When they emerged into the open air again, they carried on uphill for some time until they chanced upon a wide flat boulder. ‘I think we have come far enough today,' Hamish remarked. ‘I don't want to exhaust you, so perhaps we should take a seat here for a few minutes before we turn back.'

While they rested, he pointed out items of interest in the glen below. ‘That's the doctor's house. Robert Mowatt is a good friend of mine, and Flora, his wife, is in her middle twenties, I'd say. She is a sensible girl and would be ideal if
you needed someone to talk to.' His finger moved a little to the right. ‘The manse is next to the church, there, but you can't see it for the trees. I don't know what to make of Duncan Peat. He's quite dour at times although he is a splendid preacher. But you must make up your own mind what you think about him.'

‘He was very good about having the funeral and the wedding on the same day,' Marianne reminded him, ‘and Miss Edith always used to say we should take people as we find them.'

‘That is probably best, and I am sure you will like his wife. When Duncan is with her, Grace behaves as befits the wife of a minister of the Church of Scotland, but she can be great fun if he is not around, which is surprising in view of the fact that her father was also a minister. Robert and Flora are exactly the opposite. She is the quiet one – Robert has more go – yet she and Grace Peat are very close.'

‘What about the dominie and his wife?' Marianne could not see the school from where they were sitting, but she knew its approximate position.

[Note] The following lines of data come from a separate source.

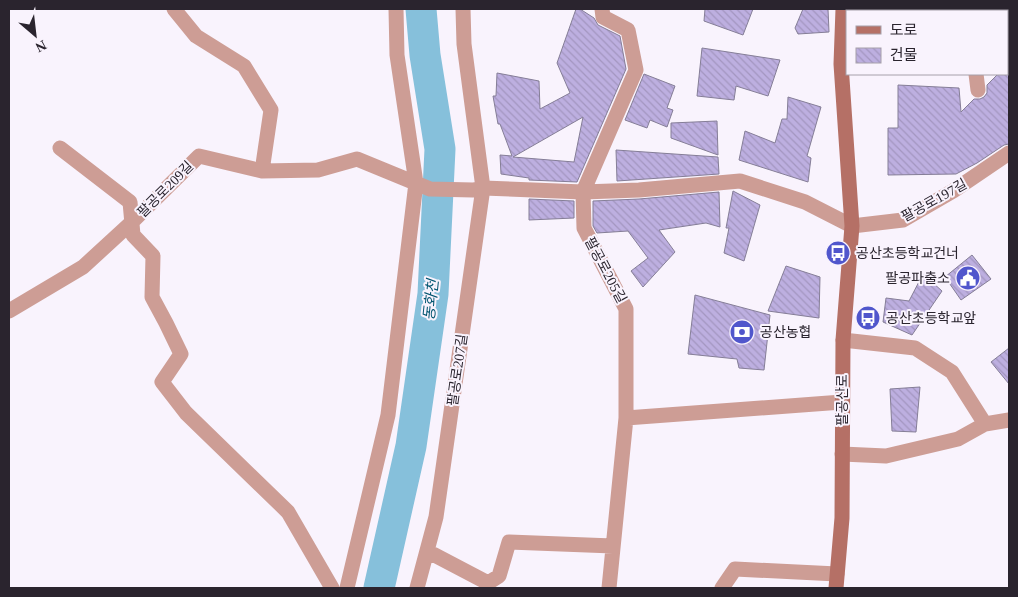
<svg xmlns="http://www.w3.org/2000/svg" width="1018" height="597" viewBox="0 0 1018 597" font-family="'Times New Roman','Noto Sans KR',serif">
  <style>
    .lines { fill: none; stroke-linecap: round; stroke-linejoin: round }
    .river { stroke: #86c0db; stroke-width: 31 }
    .building { fill: url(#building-back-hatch); stroke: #857e97; fill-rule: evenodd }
    .street { stroke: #cd9d95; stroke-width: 15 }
    .secondary { stroke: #b57066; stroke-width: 15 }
    .labels { text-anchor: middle; stroke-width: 4; stroke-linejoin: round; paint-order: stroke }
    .street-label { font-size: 14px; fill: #2a242e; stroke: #f9f3fd }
    .poi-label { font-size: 14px; fill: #2a242e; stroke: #f9f3fd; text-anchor: start }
    .water-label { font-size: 15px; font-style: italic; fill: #01546f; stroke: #f9f3fd }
  </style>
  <defs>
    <pattern id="building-back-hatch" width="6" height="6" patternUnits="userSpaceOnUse" patternTransform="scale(1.25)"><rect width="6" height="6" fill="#bdafe0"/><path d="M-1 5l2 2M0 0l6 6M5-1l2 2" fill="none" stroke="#a396c0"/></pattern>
  </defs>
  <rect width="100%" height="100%" fill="#f9f3fd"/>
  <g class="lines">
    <path class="river" d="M379,588L411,446L433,294L440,149L425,55L421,9"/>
  </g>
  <path class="building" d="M576,9H580L594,18L598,25L620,36L626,69L577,182L529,180V178L501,174L500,155L512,156L500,124H498L493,96H496L497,73L539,81L540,109L570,93L557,63ZM583,117L574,162L513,157Z
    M705,9H753L743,35L704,21Z
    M803,9H828L829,32L798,34L795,28Z
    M702,48L780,60L768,96L736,86L734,100L697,96Z
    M1009,62V144L1004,145L977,163L956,174L888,175V128H898V85L959,88L961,112L974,99H980L984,97L987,93V85L998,74H1007V65Z
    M644,74L675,86L667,108L673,110L667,127L650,120L647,128L625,120Z
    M788,97L821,107L807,156L811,158L808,182L739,160L745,131L775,143L782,119H787Z
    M717,121L718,155L671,138V123Z
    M616,150L718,157L719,174L617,181Z
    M733,191L760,205L744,261L724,253L729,228H726Z
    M719,192L720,227L706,223L659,230L675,252L643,287L631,271L648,258L628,231L597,233L593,226V201L639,199Z
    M529,199L574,201V218L529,220Z
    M972,255L991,279L961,300L945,277Z
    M786,266L820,277L819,318L768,311Z
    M923,274L942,291L912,335L883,322L886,298L909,301Z
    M695,295L770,315L764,370L739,368L737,359L688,354Z
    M1009,348V384L991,362Z
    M920,387L916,432L892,431L890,389Z"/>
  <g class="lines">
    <path class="street" d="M174,9L196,36L244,66L271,110L262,171
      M602,9L603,17L628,30L636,70L583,192L584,228L626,309V418L609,588
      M968,9V11
      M976,74L978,90
      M60,148L130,202L133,235L153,256L152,297L166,323L181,354L162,382L186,413L288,512L332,588
      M9,311L83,267L132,222L199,156L262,171L318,170L357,159L430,189L473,190L483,188L583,192L639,190L740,181L805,202L852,226L903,220L953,191L1009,153
      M843,340L915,348L952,372L985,424
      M626,418L842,402
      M842,454L886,456L958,439L985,424L1009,420
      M427,551L488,583L499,576L509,542L613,546
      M347,588L388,415L416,183L397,55L396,9
      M417,588L436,517L483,188L464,44L463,9
      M722,588L735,569L837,574"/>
    <path class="secondary" d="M836,588L842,518L843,340L852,226L841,64L843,9"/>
  </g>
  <defs>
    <symbol id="bus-disc" viewBox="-11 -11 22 22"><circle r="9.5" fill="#5056cc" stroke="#f9f3fd"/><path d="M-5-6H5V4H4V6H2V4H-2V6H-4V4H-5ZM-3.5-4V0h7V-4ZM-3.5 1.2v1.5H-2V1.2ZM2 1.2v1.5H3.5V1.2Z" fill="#fff"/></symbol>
    <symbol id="civic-disc" viewBox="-11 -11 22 22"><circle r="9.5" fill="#5056cc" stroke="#f9f3fd"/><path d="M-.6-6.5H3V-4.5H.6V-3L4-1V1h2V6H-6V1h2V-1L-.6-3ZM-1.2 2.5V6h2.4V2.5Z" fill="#fff"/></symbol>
    <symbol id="bank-disc" viewBox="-11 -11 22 22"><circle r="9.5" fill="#5056cc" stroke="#f9f3fd"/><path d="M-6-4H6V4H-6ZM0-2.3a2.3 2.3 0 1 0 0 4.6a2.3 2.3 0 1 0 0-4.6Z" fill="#fff"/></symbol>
  </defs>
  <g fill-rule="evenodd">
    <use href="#bus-disc" x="824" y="239" width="28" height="28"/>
    <use href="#civic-disc" x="954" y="264" width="28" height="28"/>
    <use href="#bus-disc" x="854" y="304" width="28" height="28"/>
    <use href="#bank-disc" x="728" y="318" width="28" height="28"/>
  </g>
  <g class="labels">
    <g class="street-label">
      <text transform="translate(165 189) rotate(-45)" y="5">팔공로209길</text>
      <text transform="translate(934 200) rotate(-29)" y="5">팔공로197길</text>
      <text transform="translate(606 270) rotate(62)" y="5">팔공로205길</text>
      <text transform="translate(457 370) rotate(-82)" y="5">팔공로207길</text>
      <text transform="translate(842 400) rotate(-90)" y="5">팔공산로</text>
    </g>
    <g class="poi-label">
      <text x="856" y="258">공산초등학교건너</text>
      <text x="950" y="283" text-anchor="end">팔공파출소</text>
      <text x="886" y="323">공산초등학교앞</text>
      <text x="760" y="337">공산농협</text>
    </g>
    <g class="water-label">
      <text transform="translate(431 300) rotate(-84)" y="5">동화천</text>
    </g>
  </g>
  <rect width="1018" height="597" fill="none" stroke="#2a242e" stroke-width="20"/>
  <rect x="846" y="10" width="162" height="65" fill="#f9f3fd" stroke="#a6a0aa"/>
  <rect x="856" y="26" width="25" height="8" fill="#b57066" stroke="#a6a0aa"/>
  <text x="890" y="35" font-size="15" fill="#2a242e">도로</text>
  <rect x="856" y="48" width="25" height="15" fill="url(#building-back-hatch)" stroke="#a6a0aa"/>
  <text x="890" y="60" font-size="15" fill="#2a242e">건물</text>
  <g transform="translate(35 35) rotate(152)" stroke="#f9f3fd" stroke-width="4" paint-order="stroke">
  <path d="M0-4L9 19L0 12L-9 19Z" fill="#2a242e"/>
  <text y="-8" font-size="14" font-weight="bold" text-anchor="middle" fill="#2a242e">N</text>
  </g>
</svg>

‘Will Wink is much older, a bit over fifty, and he often comes to talk things over with Father. They sit in the study, with the smoke from their pipes curling out into the hall, and discuss which pupils have the ability to carry on their education. They look on it purely from that angle, not whether or not the parents can afford the fees, because Father takes care of the financial side of it for them. He says that it would be a disgrace if any child could not take full advantage of the brains God blessed him with.'

‘That's very kind of him.'

‘Well, it usually works out to his benefit in the end. Once they get their degrees, he knows he can get a man he can trust if one of the professional posts here falls vacant. As for Agnes Wink, she keeps herself to herself.'

This surprised Marianne. ‘Doesn't she mix with the doctor's wife and the minister's? That's what usually happens in small places – they all stick together.'

‘Agnes's father, who sadly passed away last year, was a professor at Aberdeen University before he retired, so she considers herself better than either Flora or Grace – better than her own husband, if it comes to that, because his father was just one of my father's crofters.' Hamish shrugged his shoulders. ‘Apparently, when she first came to Glendarril, she was most put out that my mother kept her distance, and for over twenty years she has resented being buried in this backwater of a glen, as she has been heard to describe it. However, if you want to be friendly with her, I shall not object.'

‘I'll see how things work out,' Marianne smiled. Even having known Lady Glendarril for only a few weeks, she could visualize her reaction to Agnes Wink if she'd thought the woman was trying to insinuate her way into the castle.